Based on the FACS data, an increase in the concentration of CTAB led to the cell wall permeability and affected cell viability. Wherever there was permeability, PI binding to DNA was observed. However, when the cells were treated with 5 and 10 μg/ml CTAB, PI binding was not observed. Such findings demonstrate that these concentrations of CTAB permeabilize the cell membrane and lead to cell death and lysis (Fig. 1A–C). The cell walls of organisms that were treated with a lower concentration (1–5 μg) of CTAB were permeabilized where PI could bind lesser number of cells i.e. 10–20% of E. coli and less than 1% of K. lactis. When the cells were treated with the highest concentration of CTAB (10 μg/ml), no PI-stained cells were noted, which suggests a lack of viable cells and that cell lysis has occurred (Fig. 1).
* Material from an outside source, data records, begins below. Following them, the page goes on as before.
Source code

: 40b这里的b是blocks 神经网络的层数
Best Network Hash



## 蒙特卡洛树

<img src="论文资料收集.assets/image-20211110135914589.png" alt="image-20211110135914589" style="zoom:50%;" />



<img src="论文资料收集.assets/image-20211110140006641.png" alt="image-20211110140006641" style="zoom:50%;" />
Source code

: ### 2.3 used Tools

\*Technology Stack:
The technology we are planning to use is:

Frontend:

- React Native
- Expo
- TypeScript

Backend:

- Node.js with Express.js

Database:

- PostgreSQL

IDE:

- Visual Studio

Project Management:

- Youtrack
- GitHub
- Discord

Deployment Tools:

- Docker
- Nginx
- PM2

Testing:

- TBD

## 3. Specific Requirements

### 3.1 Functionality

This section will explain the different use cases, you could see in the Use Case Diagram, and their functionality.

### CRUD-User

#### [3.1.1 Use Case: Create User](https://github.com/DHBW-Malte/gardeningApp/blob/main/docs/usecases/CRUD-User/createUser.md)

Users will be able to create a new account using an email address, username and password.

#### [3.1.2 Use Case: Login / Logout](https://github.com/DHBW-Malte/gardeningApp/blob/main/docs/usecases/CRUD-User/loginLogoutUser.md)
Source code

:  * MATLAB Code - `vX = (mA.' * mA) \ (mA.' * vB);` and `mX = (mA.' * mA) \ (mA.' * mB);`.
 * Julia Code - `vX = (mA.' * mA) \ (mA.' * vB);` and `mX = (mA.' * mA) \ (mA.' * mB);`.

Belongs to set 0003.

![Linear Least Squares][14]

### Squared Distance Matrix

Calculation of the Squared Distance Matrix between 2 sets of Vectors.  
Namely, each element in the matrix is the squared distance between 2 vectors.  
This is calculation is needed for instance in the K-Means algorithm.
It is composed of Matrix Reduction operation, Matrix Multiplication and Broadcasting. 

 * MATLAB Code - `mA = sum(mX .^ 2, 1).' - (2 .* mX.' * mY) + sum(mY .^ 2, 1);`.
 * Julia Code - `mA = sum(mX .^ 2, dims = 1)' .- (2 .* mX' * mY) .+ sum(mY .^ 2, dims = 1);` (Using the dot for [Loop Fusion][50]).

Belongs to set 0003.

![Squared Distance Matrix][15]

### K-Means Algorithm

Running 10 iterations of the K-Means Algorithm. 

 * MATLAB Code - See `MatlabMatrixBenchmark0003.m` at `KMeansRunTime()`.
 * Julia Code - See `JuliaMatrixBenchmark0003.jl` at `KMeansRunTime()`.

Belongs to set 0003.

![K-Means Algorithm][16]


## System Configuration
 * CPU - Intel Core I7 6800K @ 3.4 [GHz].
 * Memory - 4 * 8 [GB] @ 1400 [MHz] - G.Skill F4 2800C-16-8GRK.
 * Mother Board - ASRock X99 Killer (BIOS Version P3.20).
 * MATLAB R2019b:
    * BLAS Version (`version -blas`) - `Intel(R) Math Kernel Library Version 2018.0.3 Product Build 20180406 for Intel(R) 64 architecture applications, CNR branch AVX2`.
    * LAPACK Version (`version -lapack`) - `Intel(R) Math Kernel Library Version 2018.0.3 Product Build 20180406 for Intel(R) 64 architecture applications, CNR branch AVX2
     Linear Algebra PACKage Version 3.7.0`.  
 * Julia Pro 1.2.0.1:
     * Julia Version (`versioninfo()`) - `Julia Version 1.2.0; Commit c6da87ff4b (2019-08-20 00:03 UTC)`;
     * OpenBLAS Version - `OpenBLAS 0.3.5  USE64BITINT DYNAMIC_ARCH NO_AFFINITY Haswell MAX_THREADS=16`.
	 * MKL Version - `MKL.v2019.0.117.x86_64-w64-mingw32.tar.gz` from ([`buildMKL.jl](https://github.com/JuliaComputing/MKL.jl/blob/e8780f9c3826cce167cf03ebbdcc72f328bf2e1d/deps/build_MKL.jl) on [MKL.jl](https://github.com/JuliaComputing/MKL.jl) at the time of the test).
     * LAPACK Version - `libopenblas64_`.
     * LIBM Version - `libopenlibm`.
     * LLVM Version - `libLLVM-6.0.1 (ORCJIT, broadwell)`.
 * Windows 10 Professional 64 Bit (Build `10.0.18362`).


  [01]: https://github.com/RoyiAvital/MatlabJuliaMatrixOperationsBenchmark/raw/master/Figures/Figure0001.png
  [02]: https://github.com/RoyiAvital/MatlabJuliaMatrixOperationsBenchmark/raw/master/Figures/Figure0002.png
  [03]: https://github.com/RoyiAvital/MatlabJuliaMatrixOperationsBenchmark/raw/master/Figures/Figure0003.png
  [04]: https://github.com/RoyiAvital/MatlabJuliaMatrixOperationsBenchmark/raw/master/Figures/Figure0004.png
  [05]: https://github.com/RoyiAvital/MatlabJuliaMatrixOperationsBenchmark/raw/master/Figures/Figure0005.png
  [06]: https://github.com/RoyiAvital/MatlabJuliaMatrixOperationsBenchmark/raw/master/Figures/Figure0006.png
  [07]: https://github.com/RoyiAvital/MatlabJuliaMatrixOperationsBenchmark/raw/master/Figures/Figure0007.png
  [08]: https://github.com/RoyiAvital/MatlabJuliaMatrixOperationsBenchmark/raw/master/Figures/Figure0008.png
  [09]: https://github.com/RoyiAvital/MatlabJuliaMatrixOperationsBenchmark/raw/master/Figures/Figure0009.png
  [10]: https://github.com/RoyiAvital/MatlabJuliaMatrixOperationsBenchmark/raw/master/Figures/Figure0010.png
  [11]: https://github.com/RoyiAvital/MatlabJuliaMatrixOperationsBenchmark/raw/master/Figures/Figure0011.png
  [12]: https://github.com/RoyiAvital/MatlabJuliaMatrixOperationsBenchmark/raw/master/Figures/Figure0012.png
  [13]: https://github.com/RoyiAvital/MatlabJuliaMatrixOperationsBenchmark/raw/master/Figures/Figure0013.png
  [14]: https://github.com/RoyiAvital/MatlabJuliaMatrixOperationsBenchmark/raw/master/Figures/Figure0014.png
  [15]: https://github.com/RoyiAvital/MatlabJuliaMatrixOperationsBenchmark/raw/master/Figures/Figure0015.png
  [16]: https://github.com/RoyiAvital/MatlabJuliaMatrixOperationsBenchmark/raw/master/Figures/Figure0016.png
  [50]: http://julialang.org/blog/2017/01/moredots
The primary mechanism of the bactericidal action of cationic detergents such as CTAB appears to consist of general membrane damage and destruction of semi-permeability.

It is also understood that CTAB has a completely different effect on growing cultures. The culture turbidity did not decrease as with equivalent concentrations of cetrimide. Microscopically, we observed that large clumps of cells formed after the addition of CTAB, and after 4 h, a few single cells remained. With higher concentrations of CTAB (5–10 μg), there was a marked increase in turbidity immediately following the addition of the drug. This increase could have been brought about by changes in the density of the cells or the light scattering properties of the bacteria. A study by Smith et al. (1975) has clearly shown that CTAB does affect cell viability, but it leads to increased cell wall permeability. Hence, the higher the permeability of the cell wall, the greater the chances for DNA uptake by the cell.

Flow cytometry and microscopy studies further reveal that treatment of cells with higher concentrations of CTAB affected their viability, which led to cell lysis and death (Table 3), as confirmed by colony forming unit (cfu) counting. However, higher levels of PI staining were observed in cells treated with 1 μg/ml CTAB and PI, which infers that FACS has the ability to detect PI in faulty cell membranes only, but not PI-stained cell debris and inclusion bodies. However, microscopy detects PI-stained cells as well as debris. Hence, we observed less PI staining by FACS for cells treated with 5–10 μg/ml CTAB, which infers an increase in the number of non-viable cells. 5–10 μg CTAB treated cells after the PI treatment exhibited the expected large shift in fluorescence intensity (Fig. 2) relative to unstained and 1 μg CTAB treated cells. After further treatment with CTAB and PI, these cells were observed by microscopy (Fig. 1A, B, C). This suggested that the number of PI-stained cells increased with the concentration of CTAB. These images verified that granules as well as cells take up nuclear stain. It is also possible that the large levels of fluorescence observed in the cell debris may, in theory, be because of nucleic acid contamination and adhesion to cell components, especially those with inclusion bodies, following cell disruption. To validate this, we treated cell debris with a DNase and did not observe a significant decrease in fluorescence (data not shown). Therefore, binding of the dye to the cell debris is non-specific and dye becomes trapped without binding to nucleic acids.

Author contributions

Conceived and designed the plan of action: Analysis, writing and initiated the idea, Dr K. Rajagopal. Experimental setup and follow-up by Praveen Kumar Singh, and Rajesh Kumar. Kaneez Fateeema Siddiqui carried-out microscopy and FACS.